The contractor for tree trimming therefore could be bad or could be good – this single event does not shed much light on the problem.  Since Mr. Adler is an academic at a prestigious university like Columbia, I am sure that to be so certain, he must have done a real analysis which would logically compare incident rates with falling trees either between periods in New York with both public and private operation of the tree trimming, or else compare between cities that use different methodologies.   Given this obvious analysis, it is odd that he would not share the results with us in this article – surely a professor at Columbia isn’t just trying to draw an ideological conclusion from a single data point concerning a function with which he is not very familiar.

One wonders, further, if public servants are so flawless, why someone in New York City hasn’t thought of the idea of supervising private contractors with a public expert.  This is the kind of 90/10 solution we use with the USFS, with the Forest Service getting 90% of the cost benefit of private operations while still supervising the tree trimming and removal with a tree expert from within their organization.  This strikes me as falling into the same category of many other critiques of privatization, where the failure (if there is one in this example) is one of public management of the process rather than privatization per se.

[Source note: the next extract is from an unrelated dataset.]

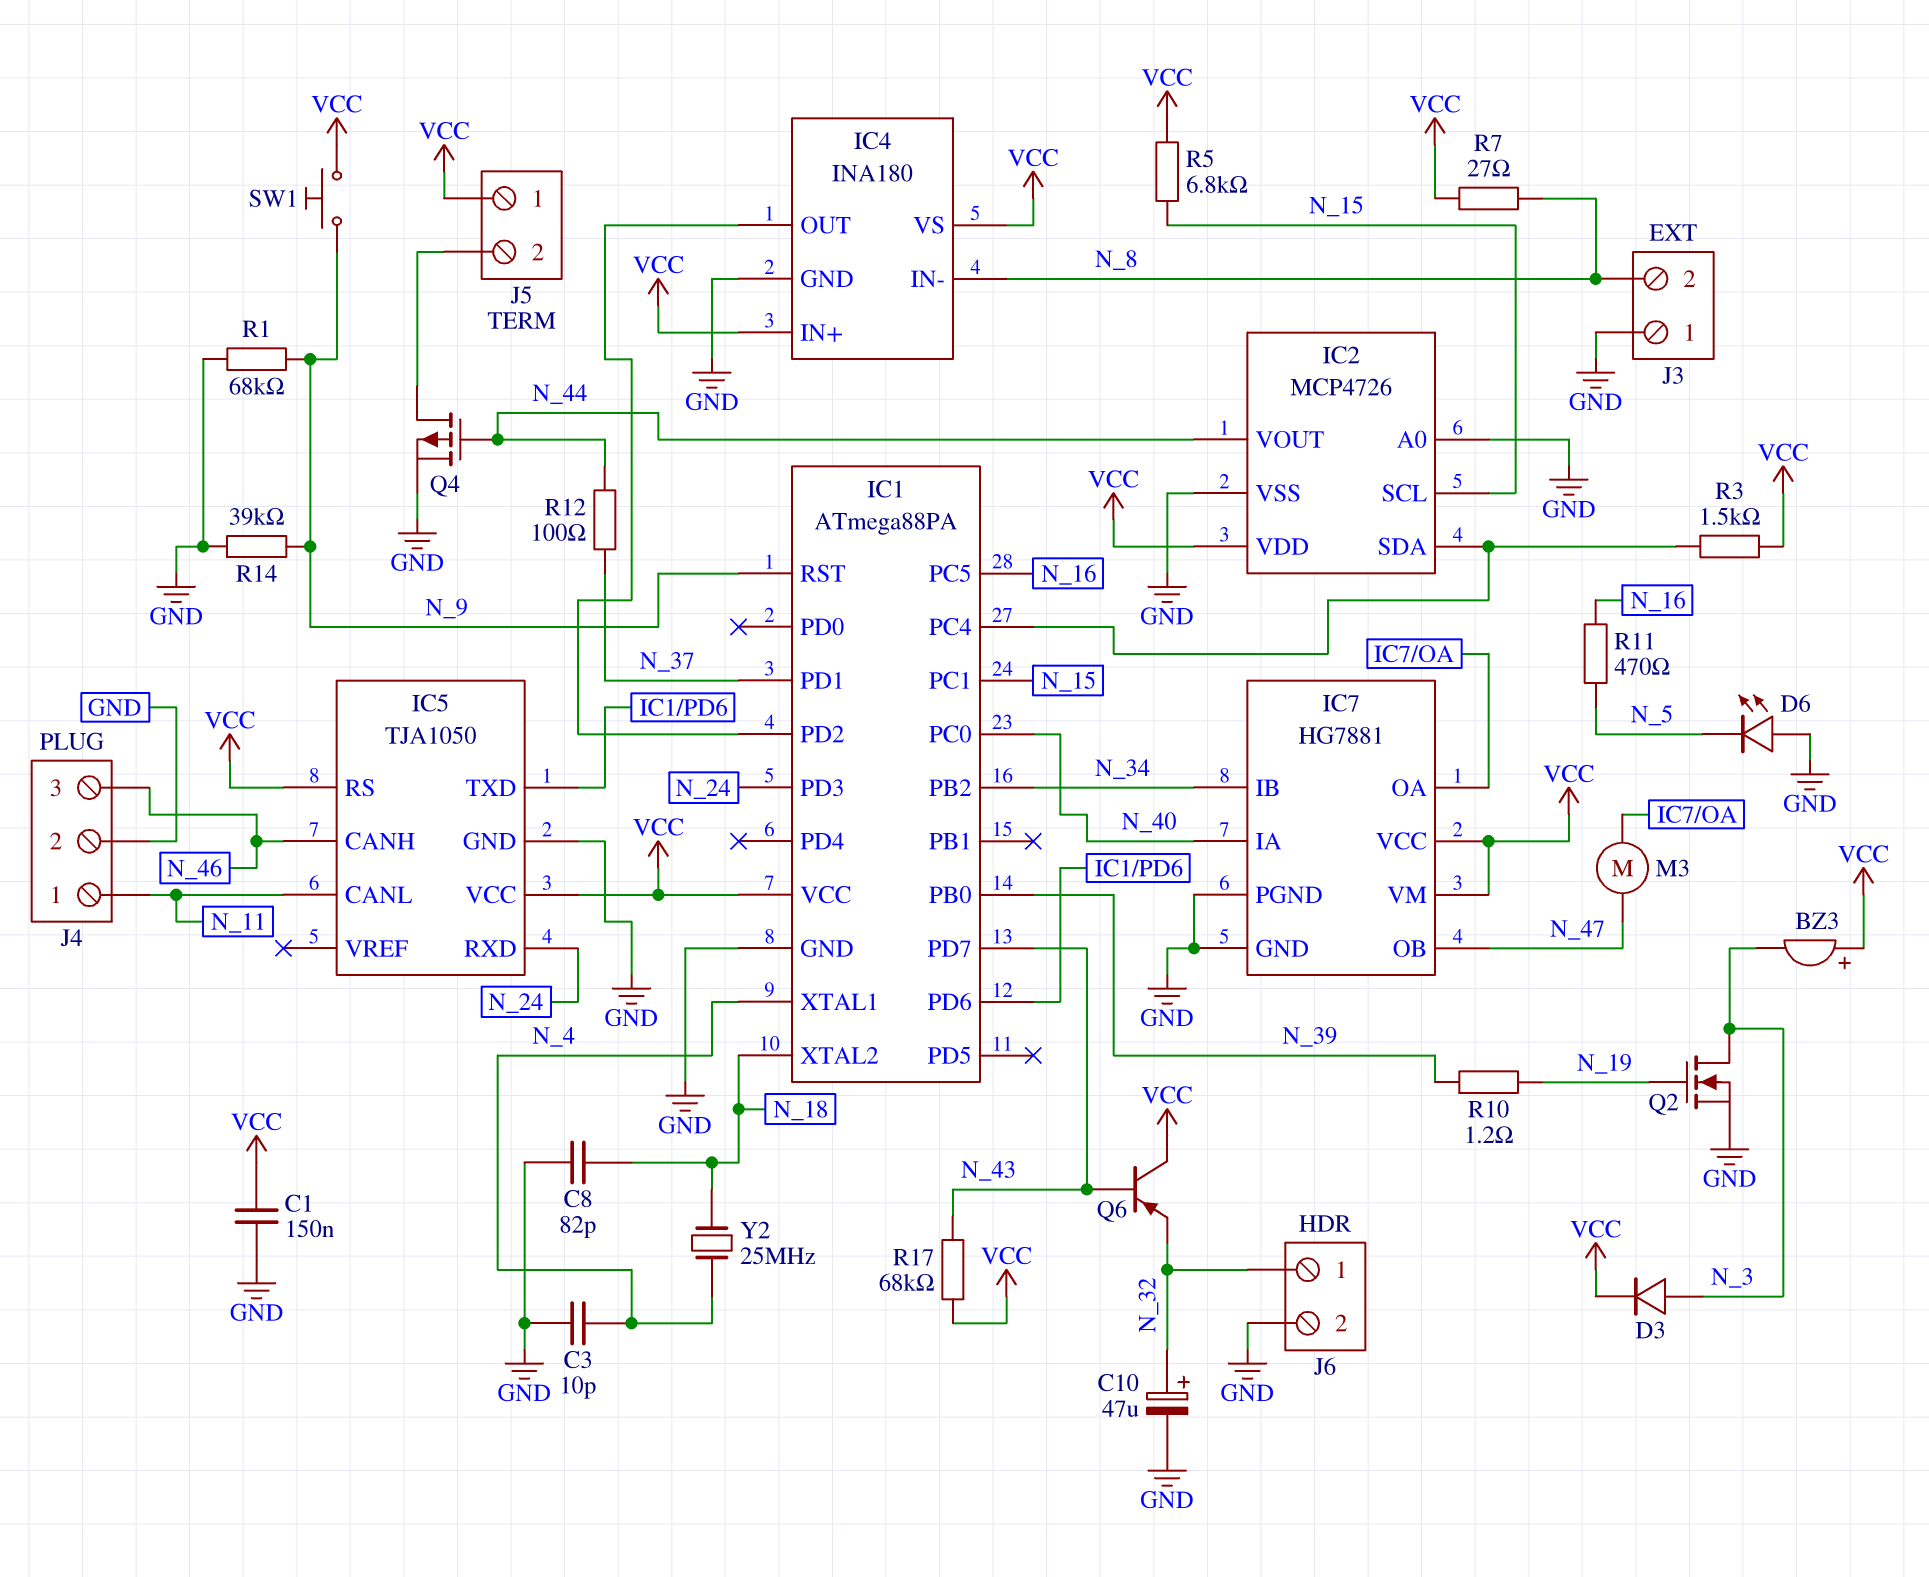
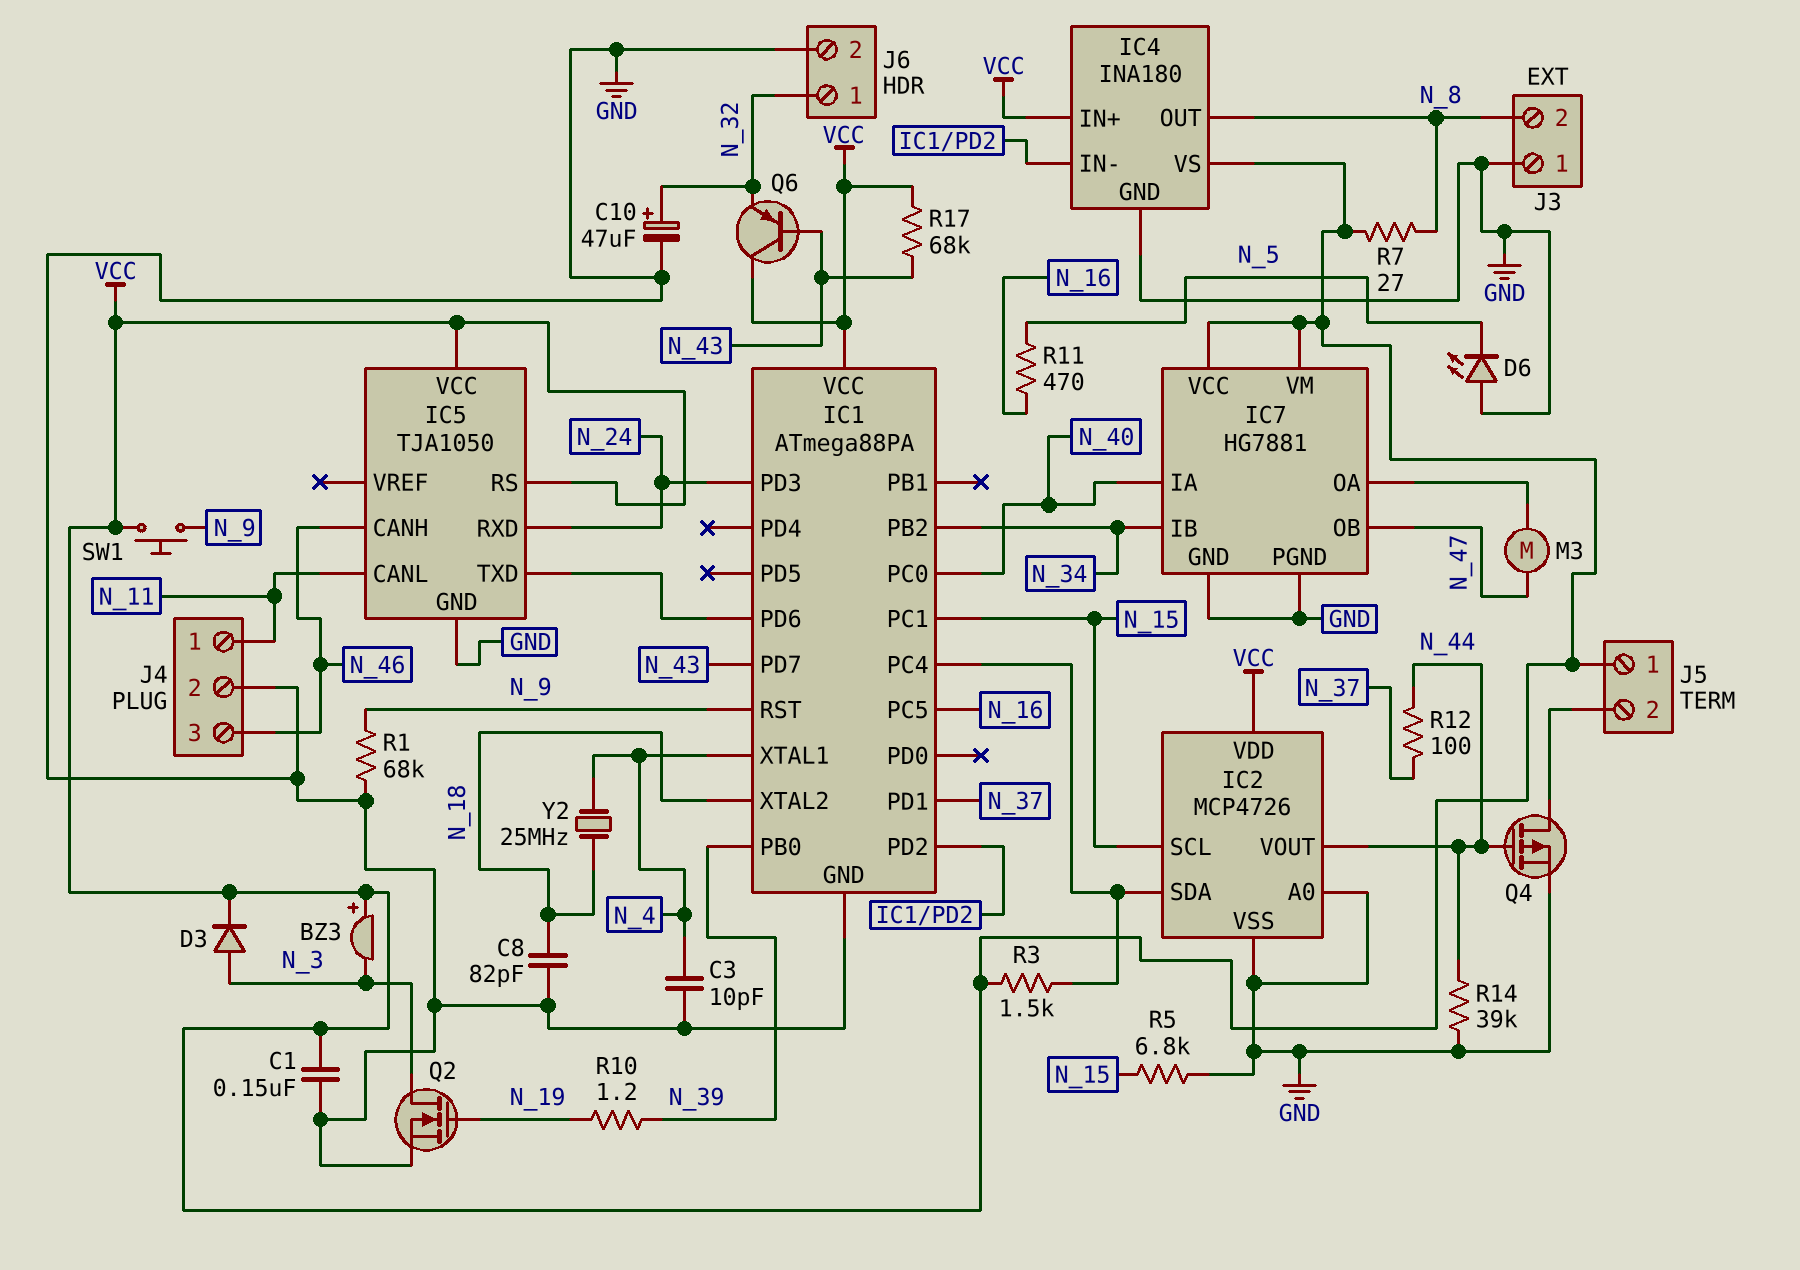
IC4 pin IN-: N_8 -> IC1/PD2
IC4 pin OUT: IC1/PD2 -> N_8
R5: 6.8k (N_15, VCC) -> 6.8k (GND, N_15)
R14: 39k (GND, N_9) -> 39k (GND, N_44)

Mr. Adler is is correct, I think, to put a heavy weight on incentives.  He feels that the incentives problem makes the diligence of public employees inherently superior.  What incentive, after all, do public employees have other than to do the right thing for the public, while profit making companies will tend to cut corners to improve profits.

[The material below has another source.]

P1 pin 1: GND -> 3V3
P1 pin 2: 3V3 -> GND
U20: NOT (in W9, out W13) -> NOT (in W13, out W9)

First, there are certainly companies that cut corners, and the great thing about a free market is that these guys tend to get weeded out through competition.  The only exception to this is in government contracting, where mindless low-bid contracting  (my private company almost never takes the low bid when we are looking for a contractor) and poor supervision give corner-cutting private companies room to thrive.  I would argue that the continued existence and use of these type companies is a government failure rather than a private one.  Incredibly, Mr. Adler seems to agree

The body that awards the contract is not a private party acting on its own behalf but officials acting on behalf of the public, and the level of vigilance is not the same as that which occurs between private parties

As to employee incentives, while in theory public employees are supposed to serve the public, in practice their incentives tend to be an awful mess.  A big part of this problem is that  they are almost impossible to fire.  Combine this with a seniority-based pay package, and there is absolutely no incentive to perform.  I laughed when Mr. Adler wrote this:

The rationale for contracting out is always the same: cost cutting. The taxpayer will save money, it is argued, because the workers of private contractors get lower wages and fewer benefits than city employees get, and because the workers of these contractors have no protections against arbitrary dismissals.

In fact, public “protections against arbitrary dismissals” in practice become public protections against any dismissals.  The difficulty, for example, in firing a NY teacher is well documented.

Further, if a tree falls and kills someone, and there is a liability claim, the taxpayer pays for it.  What do the public managers care?  In fact, you can see this in Mr. Adler’s article, the public agency’s relative indifference to this incident.  Do you really think the agency’s indifference would not translate to workers?  What super-men is Adler positing for these public tree removal jobs — their bosses are indifferent, their pay does not change if they do a good or bad job, and they can’t be fired — but they somehow have a ruthless dedication to excellence?   Has Mr. Adler never been to the DMV  (actually, if he lives in Manhattan all his life, he may not have).

If the same event were to happen in an area we manage, the claim costs me personally money.  You can bet that if we hire indifferent employees who do a bad job, they are gone, usually in weeks.  If I was stuck for years, as the public is, with every employee we made a hiring mistake on, I would have to shut down the company.